Tidmore, I. T. - 1906 Class - Miss Lou Grisso, Teacher


Tidmore, a settlement in the Seminole Nation, developed in the early 1890's and was the service center for the Seminole Indians,
Seminole freedmen, and whites living nearby. A few small stores, a bank, and a lumberyard were the principal business activities.
A one teacher school served the community.
In 1891 the Seminole nation approved the construction of
Mekasukey Academy about two miles from the village.
The materials to be used in building the structure were sent to a 'Mr. Tidmore,' probably the contractor constructing the school,
who lived in the village. As a result, the settlement became known as Tidmore.

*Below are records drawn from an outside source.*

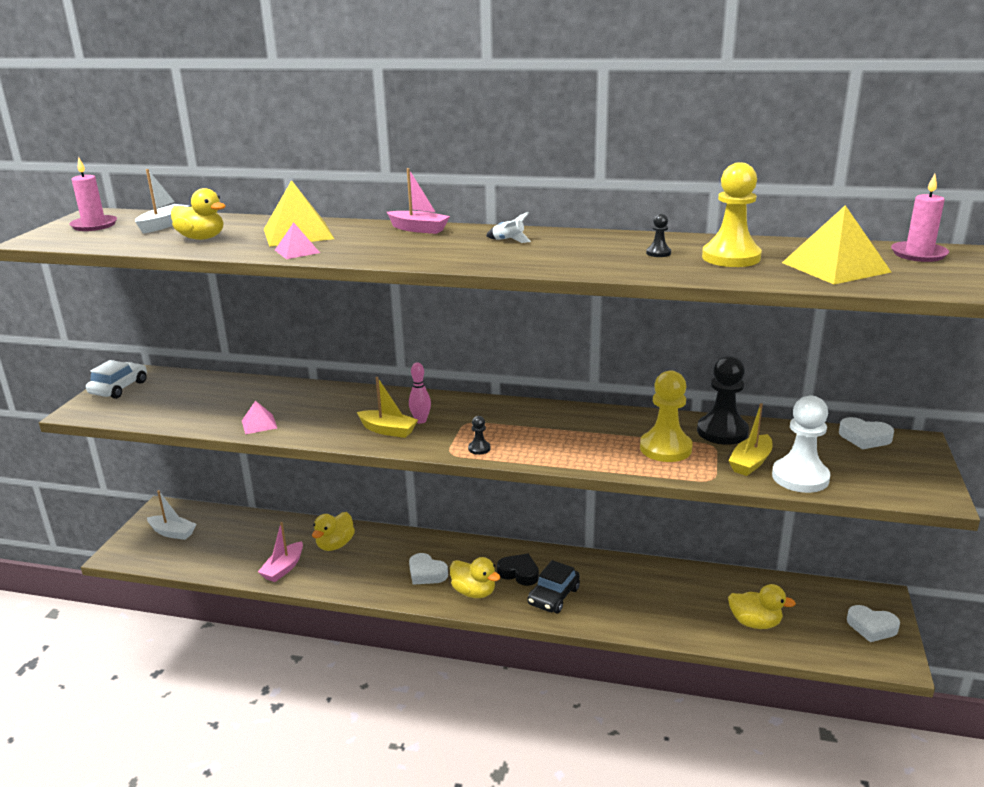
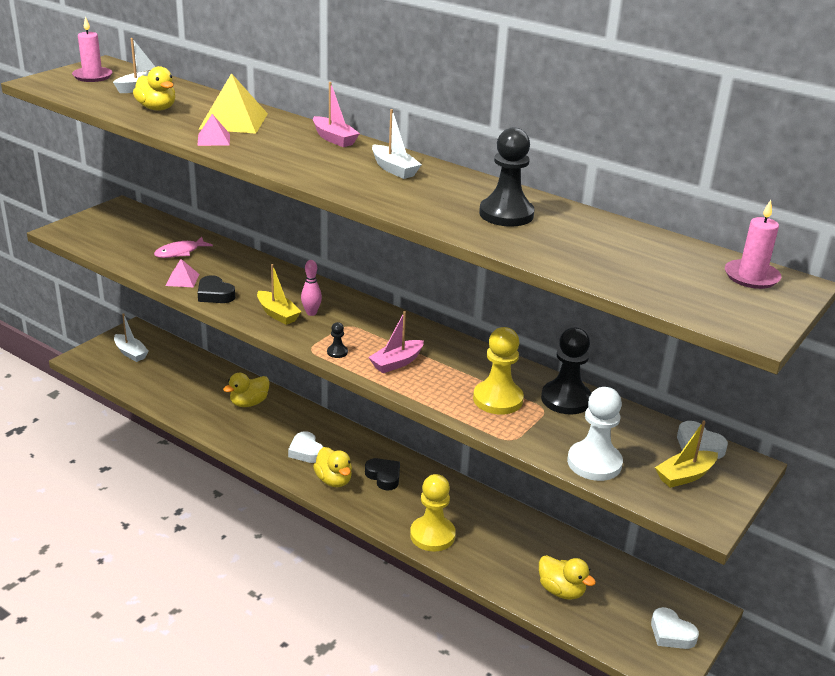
camera: 20 degrees right, 5 degrees up
(119, 388) = (102, 218): white car -> none
(234, 400) = (180, 252): none -> pink fish
(283, 568) = (195, 410): pink boat -> pink boat (396, 363)
(306, 429) = (215, 294): none -> black heart
(508, 240) = (394, 169): white rocket -> white boat
(553, 596) = (398, 506): black car -> none
(658, 253) = (506, 214): black pawn -> black pawn, size x2.28
(731, 257) = (565, 235): yellow pawn -> yellow pawn (432, 535)
(750, 462) = (562, 435): yellow boat -> yellow boat (685, 476)
(835, 267) = (647, 270): yellow pyramid -> none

In 1895 the Choctaw, Oklahoma and Gulf Railroad (Rock Island) extended its tracks through the area but refused to build into Tidmore.
The village was located on low-lying and often muddy land near Wewoka Creek, a site not desirable for rail locations.
A depot, called Seminole was located two miles east of Tidmore; thus, the village of Tidmore gradually moved eastward to the railroad.

A post office from May 17, 1902 until February 6, 1907.

The bank, a general store, and the lumberyard were the first to change location.
No part of Tidmore now exists.
Mekasukey Academy was closed in 1930, and later the building was torn down.